Decade marked at city school
Teachers and pupils gathered to mark 10 years of lessons at Thomas Deacon Academy.
The school bell rang for the first time in 2007, welcoming youngsters from Deacon’s School, John Mansfield School and Hereward Community College, which all closed earlier that year.
At the time of opening, the school was one of the largest secondary schools in the country and continues to have more than 2,400 students on the register.
A decade on from the opening ceremony, celebrations were held at the Queen’s Gardens school, with staff, pupils and other invited guests in attendance to mark the occasion.
Geoff Walls, principal of Thomas Deacon Academy, said he was looking forward to seeing what could be achieved over the next 10 years.
He said: “The school has achieved some impressive things during its first 10 years and this year gives an opportunity to reflect on this and build even stronger links with our local community to continue this in the future.

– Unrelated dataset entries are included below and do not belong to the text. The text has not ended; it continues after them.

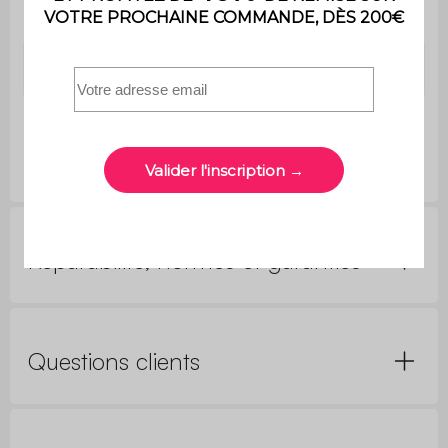
Usage
uniquement
Garantie
2 ans
Dimensions
44,3 x 49 x 79,7 cm
Réparabilité, normes et garanties
Questions clients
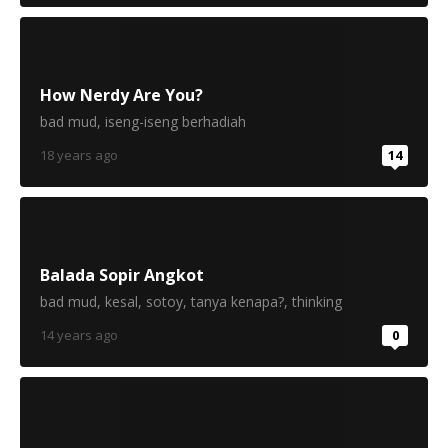
How Nerdy Are You?
bad mud
,
iseng-iseng berhadiah
18 years ago
14
Balada Sopir Angkot
bad mud
,
kesal
,
sotoy
,
tanya kenapa?
,
thinking
14 years ago
0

“Since opening in 2007 the school has expanded further to accommodate students in our new junior college, secondary school and sixth form, and we are also in the process of expanding the capacity of the school to enable more children to join us as the city’s population grows.
“The school has also consistently secured strong academic results but delivers a rounded curriculum to develop our young people into mature, confident and successful adults.
“We look forward to continuing this, in partnership with our local community, over the next 10 years.”
Tuesday’s celebration was the start of a year of events to mark the impact the school has had on the community.
A gallery of photographs charting the first 10 years has been installed at the school, and a banner, designed by pupils, was also unveiled at the celebrations.
The Thomas Deacon Academy Education Trust, which was formed last year, is now working with Queen Katharine Academy which was opened on the same day in 2007.
The Queen Katharine Academy - formally known as The Voyager Academy, is attempting to transform its fortunes after poor exam grades and Ofsted inspections in the past.